Task to complete: Sift the material for lines containing "John", and return them.

Available records:
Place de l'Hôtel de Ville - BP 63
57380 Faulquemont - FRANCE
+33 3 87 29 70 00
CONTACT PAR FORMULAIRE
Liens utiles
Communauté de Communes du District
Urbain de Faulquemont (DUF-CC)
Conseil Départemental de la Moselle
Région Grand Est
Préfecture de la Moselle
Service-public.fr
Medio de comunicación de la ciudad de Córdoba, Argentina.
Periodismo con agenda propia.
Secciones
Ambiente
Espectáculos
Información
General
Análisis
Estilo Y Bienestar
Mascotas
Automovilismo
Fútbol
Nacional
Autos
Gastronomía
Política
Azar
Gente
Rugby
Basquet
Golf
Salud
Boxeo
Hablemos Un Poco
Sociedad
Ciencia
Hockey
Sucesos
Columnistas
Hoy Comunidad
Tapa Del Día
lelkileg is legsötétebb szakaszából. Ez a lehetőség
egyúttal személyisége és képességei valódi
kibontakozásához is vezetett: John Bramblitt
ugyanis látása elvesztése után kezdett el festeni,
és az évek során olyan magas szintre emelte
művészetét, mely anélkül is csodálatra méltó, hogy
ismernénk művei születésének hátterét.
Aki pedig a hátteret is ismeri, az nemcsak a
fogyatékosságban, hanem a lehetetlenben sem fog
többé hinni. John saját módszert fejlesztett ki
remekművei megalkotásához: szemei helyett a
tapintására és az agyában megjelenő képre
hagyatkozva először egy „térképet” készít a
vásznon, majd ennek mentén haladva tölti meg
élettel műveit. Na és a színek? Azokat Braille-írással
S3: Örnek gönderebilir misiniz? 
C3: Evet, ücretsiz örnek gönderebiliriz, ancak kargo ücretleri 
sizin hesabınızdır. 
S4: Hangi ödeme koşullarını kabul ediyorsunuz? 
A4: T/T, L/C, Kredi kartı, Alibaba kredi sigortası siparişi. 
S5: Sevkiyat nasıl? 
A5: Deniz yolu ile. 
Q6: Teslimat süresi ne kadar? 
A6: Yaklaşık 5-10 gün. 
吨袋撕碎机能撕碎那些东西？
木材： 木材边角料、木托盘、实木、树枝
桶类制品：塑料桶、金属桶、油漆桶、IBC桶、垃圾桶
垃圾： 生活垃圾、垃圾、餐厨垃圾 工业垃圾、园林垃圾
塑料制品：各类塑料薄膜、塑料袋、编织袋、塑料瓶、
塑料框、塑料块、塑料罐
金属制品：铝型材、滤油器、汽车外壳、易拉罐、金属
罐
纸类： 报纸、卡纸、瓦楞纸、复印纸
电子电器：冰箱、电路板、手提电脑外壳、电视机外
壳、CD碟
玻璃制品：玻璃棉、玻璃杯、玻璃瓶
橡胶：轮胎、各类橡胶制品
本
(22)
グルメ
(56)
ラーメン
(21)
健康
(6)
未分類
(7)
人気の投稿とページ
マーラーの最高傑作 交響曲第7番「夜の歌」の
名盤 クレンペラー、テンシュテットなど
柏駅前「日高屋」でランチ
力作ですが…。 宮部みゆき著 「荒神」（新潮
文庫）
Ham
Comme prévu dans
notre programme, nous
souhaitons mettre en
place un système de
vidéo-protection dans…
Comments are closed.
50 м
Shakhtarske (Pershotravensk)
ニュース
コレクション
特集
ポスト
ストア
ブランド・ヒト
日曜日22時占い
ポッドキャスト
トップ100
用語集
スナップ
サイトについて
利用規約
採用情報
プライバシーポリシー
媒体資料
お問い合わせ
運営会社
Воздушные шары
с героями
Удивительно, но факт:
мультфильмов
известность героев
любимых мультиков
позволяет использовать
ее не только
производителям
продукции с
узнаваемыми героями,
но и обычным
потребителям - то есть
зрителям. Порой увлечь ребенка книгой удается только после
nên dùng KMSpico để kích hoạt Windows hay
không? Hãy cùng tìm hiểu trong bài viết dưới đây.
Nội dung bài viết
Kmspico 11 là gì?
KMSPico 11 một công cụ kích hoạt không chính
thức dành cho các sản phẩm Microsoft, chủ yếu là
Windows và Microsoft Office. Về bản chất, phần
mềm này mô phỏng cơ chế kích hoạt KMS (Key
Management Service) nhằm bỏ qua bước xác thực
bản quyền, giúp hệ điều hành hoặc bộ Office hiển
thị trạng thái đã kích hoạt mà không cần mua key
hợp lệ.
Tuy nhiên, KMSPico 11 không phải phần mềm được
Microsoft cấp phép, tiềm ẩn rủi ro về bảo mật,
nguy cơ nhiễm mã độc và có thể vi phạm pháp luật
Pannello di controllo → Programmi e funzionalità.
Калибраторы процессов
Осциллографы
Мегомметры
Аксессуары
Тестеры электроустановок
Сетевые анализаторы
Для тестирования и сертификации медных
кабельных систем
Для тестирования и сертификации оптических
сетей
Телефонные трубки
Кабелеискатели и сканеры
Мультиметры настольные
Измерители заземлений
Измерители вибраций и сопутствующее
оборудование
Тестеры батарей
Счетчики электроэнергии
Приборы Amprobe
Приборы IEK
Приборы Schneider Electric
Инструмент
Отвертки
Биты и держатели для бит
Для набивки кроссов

Response:
kibontakozásához is vezetett: John Bramblitt
többé hinni. John saját módszert fejlesztett ki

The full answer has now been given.